Robert Plant has for years been under pressure from fans and friends alike to get his old band back on the road — but most of them probably did not have the Band of Joy in mind. Those with a taste for rock history will know that this was his band before he was invited to join Led Zeppelin — and last Thursday night Plant led out the Band of Joy for their first UK gig in 43 years.

Only it was hardly the gang of Brummies that the young Plant had cut his teeth with: the 2010 version is made up of stellar Nashville session men, who have given the singer the perfect platform to follow up his multi-grammy-winning partnership with Alison Krauss.

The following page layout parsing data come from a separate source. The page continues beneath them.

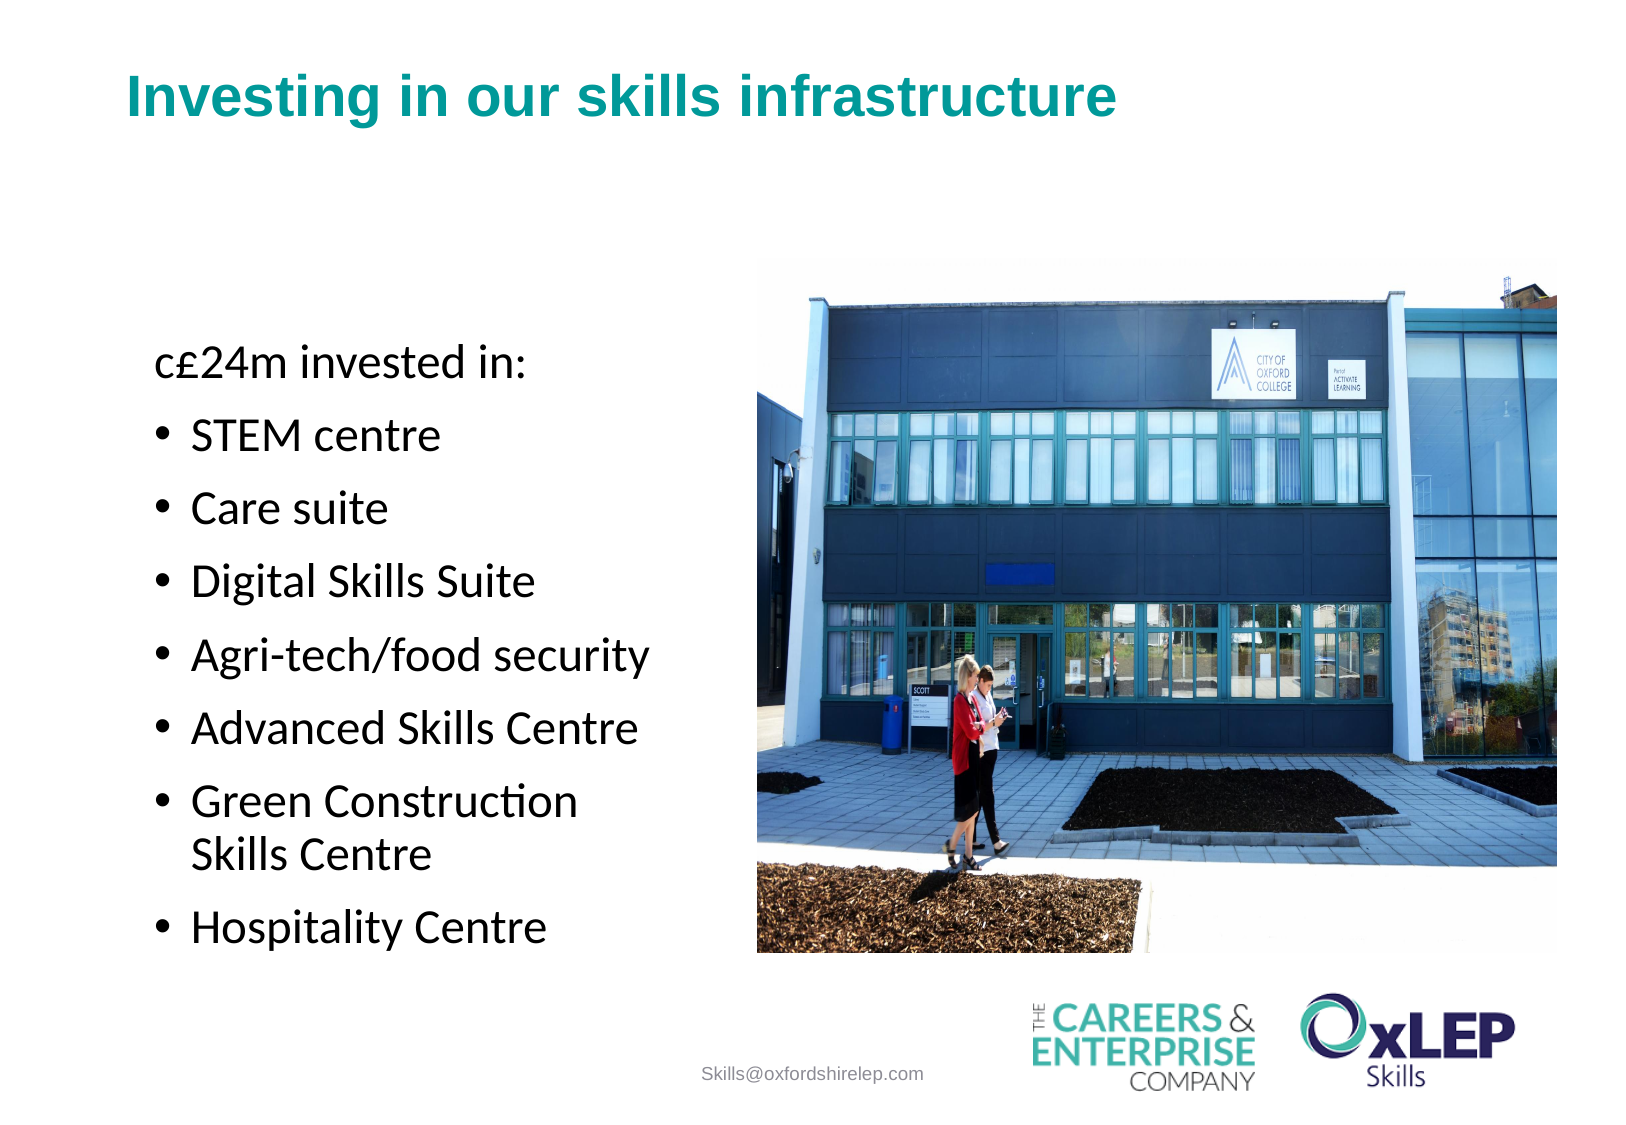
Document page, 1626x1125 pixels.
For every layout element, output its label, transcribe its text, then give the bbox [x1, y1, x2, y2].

picture [757, 258, 1557, 953]
title Investing in our skills infrastructure [126, 65, 1468, 152]
picture [1290, 987, 1521, 1092]
picture [1033, 1003, 1256, 1093]
footer Skills@oxfordshirelep.com [538, 1042, 1087, 1103]
text_box [116, 152, 1510, 952]
list c£24m invested in: STEM centre Care suite Digital Skills Suite Agri-tech/food security Advanced Skills Centre Green Construction Skills Centre Hospitality Centre [139, 239, 685, 965]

He arrived on stage looking like a grizzled Royalist Civil War general to rapturous applause, opening with Down To the Sea, before delivering songs from his new solo album, which like the wildly successful Raising Sands is another homage to blues and Americana, largely made up of covers. Only now Ms Krauss has been replaced by Patty Griffin, an altogether livelier stage presence, if hardly the equal partner that Krauss was. But on Please Read the Letter, their voices blend perfectly, while a blistering version of Richard Thompson’s House of Cards show this was not to be an evening for the country purists.

Zep classics such as Misty Mountain Hop, House of the Holy and Gallows Pole were all substantially reworked, with the most famous wail in rock kept to a minimum, while the guitar playing of Buddy Miller added subtlety without selling anyone short on power.

The lovely ballad All the Kings Horses and the delicacy of I Bid You Goodnight allow Plant to show he remains at 62 a remarkable vocalist, relishing the variety and range of material that would have been closed to him if he had succumbed, after the O2 Zeppelin reunion, to the temptation of stadium tours with Page.

The evening finished with a thundering version of Rock and Roll with Plant proclaiming “Oh to be in England.” He might have added, with the right band.